Home
Cube's top-end 6.32kg carbon racer costing £6,099 arrives in the office

This £6,099 Litening Super HPC SLT Di2 from German company Cube weighs just 6.32kg (13.93lb) courtesy of a 860g (claimed) carbon fibre frame dressed with a Dura-Ace Di2 groupset and Mavic R-Sys wheels.

We had the third tier Cube Litening Super HPC Race in for test earlier this year, and this top-end model shares the same 860g frame (for a size 56). Cube use what they like to call Advanced Twin Mold Technology to create the frame, which amounts to using an internal form in the layup process to help perfectly align the carbon and reduce unnecessary material. Like most manufacturers, they don't give too much detail away with regards the actual construction of the frame. 

We do know high modulus carbon fibre is used thoughout, and further weight savings have been achieved with moulded carbon headset cups and a press-fit bottom bracket, removing some of the aluminium hardware a frame from a few years ago would have been fitted with.
========
# Your task
Extract the passage of the Cube bike article from "We do know high" to "been fitted with.", word for word. You can ignore the rows.

# Source information
========
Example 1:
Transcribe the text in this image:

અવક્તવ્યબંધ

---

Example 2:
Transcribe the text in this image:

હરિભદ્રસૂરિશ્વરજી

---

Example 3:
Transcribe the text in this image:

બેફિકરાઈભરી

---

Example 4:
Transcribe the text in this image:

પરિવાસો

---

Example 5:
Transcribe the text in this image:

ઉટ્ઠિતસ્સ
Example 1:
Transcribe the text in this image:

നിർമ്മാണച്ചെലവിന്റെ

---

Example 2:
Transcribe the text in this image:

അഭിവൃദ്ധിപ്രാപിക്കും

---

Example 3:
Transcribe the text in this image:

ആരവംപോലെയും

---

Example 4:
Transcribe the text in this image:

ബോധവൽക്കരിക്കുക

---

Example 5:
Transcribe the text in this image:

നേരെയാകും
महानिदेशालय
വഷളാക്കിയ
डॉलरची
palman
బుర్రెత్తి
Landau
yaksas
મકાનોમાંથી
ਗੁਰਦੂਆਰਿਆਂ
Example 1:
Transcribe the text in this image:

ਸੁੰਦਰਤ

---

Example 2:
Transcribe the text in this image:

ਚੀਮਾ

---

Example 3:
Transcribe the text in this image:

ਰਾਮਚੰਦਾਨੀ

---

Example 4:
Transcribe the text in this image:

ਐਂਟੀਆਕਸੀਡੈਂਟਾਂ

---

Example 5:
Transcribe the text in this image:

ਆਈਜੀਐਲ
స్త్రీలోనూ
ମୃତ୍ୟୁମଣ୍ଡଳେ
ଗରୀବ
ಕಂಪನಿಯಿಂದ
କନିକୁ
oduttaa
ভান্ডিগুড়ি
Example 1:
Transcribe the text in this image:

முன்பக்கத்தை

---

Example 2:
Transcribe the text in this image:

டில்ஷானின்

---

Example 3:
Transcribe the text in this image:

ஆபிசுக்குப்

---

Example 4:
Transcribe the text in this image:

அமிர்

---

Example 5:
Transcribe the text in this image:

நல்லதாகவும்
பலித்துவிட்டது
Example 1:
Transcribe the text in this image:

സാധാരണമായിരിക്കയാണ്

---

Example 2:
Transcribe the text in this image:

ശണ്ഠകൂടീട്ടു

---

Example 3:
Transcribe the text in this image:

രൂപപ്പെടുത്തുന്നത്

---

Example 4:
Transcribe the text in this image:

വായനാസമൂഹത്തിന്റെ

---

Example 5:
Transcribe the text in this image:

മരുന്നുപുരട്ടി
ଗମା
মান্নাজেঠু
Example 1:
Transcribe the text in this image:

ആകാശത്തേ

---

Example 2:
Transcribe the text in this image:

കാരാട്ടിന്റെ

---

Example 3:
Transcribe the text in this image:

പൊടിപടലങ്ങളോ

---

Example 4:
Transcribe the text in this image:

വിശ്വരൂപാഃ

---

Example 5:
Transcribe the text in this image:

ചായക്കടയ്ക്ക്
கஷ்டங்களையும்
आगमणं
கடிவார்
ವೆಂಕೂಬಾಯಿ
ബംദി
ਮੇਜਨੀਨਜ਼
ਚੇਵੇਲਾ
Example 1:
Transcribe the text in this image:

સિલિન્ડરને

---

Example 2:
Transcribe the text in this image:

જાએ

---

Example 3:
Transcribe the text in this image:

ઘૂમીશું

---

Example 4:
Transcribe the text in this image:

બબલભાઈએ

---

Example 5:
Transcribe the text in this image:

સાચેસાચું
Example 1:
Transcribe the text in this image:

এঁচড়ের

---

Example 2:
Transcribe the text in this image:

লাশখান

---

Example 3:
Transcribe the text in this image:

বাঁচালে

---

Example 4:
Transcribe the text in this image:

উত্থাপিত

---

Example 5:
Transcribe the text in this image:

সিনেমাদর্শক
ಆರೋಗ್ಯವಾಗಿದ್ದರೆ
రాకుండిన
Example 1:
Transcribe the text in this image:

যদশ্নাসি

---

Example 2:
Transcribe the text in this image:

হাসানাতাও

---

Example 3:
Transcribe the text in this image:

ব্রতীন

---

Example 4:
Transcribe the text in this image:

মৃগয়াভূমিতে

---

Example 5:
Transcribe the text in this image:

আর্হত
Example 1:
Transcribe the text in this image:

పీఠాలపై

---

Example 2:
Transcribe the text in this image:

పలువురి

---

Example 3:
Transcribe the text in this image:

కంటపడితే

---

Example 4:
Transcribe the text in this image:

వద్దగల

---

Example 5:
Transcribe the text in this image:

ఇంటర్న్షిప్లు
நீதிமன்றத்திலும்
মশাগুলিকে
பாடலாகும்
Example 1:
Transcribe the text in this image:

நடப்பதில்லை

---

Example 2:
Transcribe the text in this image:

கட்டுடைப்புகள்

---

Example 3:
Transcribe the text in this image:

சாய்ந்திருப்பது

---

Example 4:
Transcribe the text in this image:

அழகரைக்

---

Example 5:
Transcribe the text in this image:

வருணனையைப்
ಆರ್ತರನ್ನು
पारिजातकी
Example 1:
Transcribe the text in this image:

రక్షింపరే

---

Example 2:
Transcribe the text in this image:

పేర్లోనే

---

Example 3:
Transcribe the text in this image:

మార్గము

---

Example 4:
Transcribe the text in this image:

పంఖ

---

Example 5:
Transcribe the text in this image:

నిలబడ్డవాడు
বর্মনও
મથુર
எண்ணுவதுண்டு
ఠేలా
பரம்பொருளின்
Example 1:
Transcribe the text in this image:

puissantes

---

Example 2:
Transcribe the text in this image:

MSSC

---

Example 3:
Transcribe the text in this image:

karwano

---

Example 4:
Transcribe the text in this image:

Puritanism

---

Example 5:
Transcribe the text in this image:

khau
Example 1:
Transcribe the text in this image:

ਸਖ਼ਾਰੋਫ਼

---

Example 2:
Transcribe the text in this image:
========
# Exercise answer
We do know high modulus carbon fibre is used thoughout, and further weight savings have been achieved with moulded carbon headset cups and a press-fit bottom bracket, removing some of the aluminium hardware a frame from a few years ago would have been fitted with.